PASQUALE CIPRO NETO
Os vândalos e o politicamente...
E se
aparecer algum descendente direto de uma legítima família vândala e disser que
se sente ofendido?
Estava
na capa da Folha de ontem: "Contra tarifa, manifestantes vandalizam centro
e Paulista".
Que
tal o emprego do verbo "vandalizar", caro leitor? Sugiro que vejamos
isso pela sintaxe e pelo aspecto ético, que, inevitavelmente, roça o mais do
que infame e chatíssimo conceito do "politicamente (in)correto".
De
acordo com os dicionários, "vandalizar" pode significar "estragar
ou destruir selvagemente um bem, uma propriedade, um local etc." (é essa a
primeira acepção que lhe dá o "Houaiss"). Como se vê, o uso que a
Folha fez desse verbo na capa de ontem é documentado. Na manchete, o sujeito é "manifestantes";
"vandalizar" é transitivo direto (o objeto direto é "centro e
Paulista").
E
onde é que entra o tal do aspecto "ético", que, como afirmei,
inevitavelmente roça o politicamente (in)correto? Dou a pista: o caro leitor
sabe o que significa "vândalo"? Não, caro leitor, não me refiro ao
sentido mais do que conhecido e divulgado (de "destruidor do que é público
etc."); refiro-me ao sentido com o qual a palavra veio ao mundo.
E
então? Recorramos aos dicionários, mais uma vez. A primeira acepção que o "Houaiss"

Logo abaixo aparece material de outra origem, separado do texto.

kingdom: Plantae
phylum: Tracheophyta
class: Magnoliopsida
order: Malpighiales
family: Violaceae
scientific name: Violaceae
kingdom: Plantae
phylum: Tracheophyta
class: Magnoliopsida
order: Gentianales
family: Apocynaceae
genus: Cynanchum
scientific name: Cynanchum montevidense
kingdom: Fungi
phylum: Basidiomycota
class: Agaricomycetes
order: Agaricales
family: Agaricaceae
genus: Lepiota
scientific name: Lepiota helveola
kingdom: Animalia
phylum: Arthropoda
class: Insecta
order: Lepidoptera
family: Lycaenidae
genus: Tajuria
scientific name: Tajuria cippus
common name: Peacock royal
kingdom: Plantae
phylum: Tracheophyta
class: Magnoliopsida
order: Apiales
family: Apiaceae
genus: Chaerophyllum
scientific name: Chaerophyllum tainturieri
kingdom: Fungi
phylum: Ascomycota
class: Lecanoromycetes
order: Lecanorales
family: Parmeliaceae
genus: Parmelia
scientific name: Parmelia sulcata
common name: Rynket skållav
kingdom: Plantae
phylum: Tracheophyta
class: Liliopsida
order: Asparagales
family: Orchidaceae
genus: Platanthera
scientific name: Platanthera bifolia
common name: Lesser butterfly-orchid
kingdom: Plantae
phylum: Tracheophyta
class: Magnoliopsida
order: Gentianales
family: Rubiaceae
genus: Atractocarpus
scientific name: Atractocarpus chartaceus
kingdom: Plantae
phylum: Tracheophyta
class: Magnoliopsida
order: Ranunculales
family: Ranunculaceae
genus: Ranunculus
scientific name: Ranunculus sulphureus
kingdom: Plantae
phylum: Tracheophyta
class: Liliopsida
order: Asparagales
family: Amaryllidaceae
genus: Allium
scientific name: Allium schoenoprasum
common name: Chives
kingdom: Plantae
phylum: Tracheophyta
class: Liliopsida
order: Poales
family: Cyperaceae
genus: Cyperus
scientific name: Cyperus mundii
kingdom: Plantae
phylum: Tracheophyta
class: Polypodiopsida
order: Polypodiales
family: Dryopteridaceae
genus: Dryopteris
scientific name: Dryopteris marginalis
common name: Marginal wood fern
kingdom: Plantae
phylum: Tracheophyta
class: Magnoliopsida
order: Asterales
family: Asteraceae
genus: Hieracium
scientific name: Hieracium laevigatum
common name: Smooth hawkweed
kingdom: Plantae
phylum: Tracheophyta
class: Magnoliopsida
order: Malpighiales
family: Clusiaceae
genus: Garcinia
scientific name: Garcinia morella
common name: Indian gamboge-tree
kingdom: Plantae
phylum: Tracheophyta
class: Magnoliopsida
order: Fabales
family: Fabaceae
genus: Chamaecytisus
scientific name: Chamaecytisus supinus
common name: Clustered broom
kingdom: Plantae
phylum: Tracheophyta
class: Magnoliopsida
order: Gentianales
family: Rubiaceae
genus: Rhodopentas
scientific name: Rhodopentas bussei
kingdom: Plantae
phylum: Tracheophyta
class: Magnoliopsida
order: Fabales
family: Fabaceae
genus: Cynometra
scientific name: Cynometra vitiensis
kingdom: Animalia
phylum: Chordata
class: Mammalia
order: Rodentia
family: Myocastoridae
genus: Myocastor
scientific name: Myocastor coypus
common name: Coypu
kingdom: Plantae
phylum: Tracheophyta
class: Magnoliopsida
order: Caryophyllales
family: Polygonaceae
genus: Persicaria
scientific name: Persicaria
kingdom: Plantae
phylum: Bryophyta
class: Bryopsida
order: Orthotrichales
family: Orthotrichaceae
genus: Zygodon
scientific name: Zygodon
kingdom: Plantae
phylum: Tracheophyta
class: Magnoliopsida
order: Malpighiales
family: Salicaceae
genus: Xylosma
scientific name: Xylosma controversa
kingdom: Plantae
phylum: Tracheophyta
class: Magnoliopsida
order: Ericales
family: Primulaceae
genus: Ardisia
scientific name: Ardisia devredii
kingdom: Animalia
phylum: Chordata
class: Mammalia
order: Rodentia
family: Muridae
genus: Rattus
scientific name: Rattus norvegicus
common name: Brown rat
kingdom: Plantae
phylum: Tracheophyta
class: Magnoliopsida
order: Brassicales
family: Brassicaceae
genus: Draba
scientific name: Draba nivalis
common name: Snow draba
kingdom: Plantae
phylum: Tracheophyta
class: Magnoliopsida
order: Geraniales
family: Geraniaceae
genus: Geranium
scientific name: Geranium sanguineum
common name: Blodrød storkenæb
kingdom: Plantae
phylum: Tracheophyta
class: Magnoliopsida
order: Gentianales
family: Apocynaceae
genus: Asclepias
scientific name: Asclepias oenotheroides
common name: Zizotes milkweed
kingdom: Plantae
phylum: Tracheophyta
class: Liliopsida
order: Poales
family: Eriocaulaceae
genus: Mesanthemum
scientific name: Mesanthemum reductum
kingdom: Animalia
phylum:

dá para "vândalo" é esta: "Indivíduo dos vândalos, povo germânico
que, por volta do século V, invadiu, promovendo devastação, a Hispânia e o
Norte da África, onde fundou um reino". Você já entendeu de onde vem o
sentido "moderno" de "vândalo", certo?
Posto
isso, permito-me fazer uma perguntinha, baseada na delirante cartilha do
politicamente incorreto: não é preconceituoso chamar de vândalo quem destrói o
que é público? Isso não ofende os vândalos? Ah, sim, esse povo não existe mais,
então tudo bem.
Preconceito
contra povo extinto é possível. Mas e se aparecer algum alemão que seja
descendente direto de uma das mais puras e legítimas famílias vândalas e disser
que se sente ofendido? Já sei, processará a Folha e o "Houaiss" por
preconceito etc.
E
onde anda o procurador de Minas Gerais que queria processar o "Houaiss"
por preconceito contra os ciganos? A autoridade poderia aproveitar e processar
outra vez o "Houaiss" e todos os dicionários, além da Folha e de todo
falante de português... Poderia aproveitar e processar também pelo uso da
palavra "bárbaro", cujo sentido "moderno" não preciso
explicar, certo? Na década de 60, o termo foi moda entre nós, com o significado
de "muito bom", "muito bonito", "bacana", "muito
interessante" etc.
Mais
uma vez, vamos ao "Houaiss", que assim começa a definição de "bárbaro":
"Para os gregos, romanos e depois outros povos, que ou quem pertencesse a
outra raça ou civilização e falasse outra língua que não a deles; estrangeiro".
Em seguida, o dicionário dá esta definição ("por extensão de sentido"):
"Que ou quem é cruel, desumano, feroz".
Viu
bem, caro leitor? "Por extensão de sentido", ou seja, do conceito de "estrangeiro
etc." se passa para "cruel, desumano, feroz". E aí, com o uso e
o desgaste que o próprio uso provoca, a palavra perde a marca preconceituosa e
se torna "neutra".
É por
essas e outras, caro leitor, que essa monumental baboseira do politicamente (in)correto
precisa ser vista e revista com cuidado. Já vi muito defensor dos fracos e
oprimidos empregar termos como "vândalo", "bárbaro" e afins
para condenar o emprego de palavras que essa galerinha chata demonizou. Rarará!
As
minhas quase seis décadas de existência me tiraram de vez a paciência para
aguentar esse tipo de patrulha, macarthismo da mais pura cepa. Também é por
essas e outras que me soam mais do que ridículas as bobagens ditas por uma
galerinha a respeito da obra de Monteiro Lobato. Haja saco! É isso.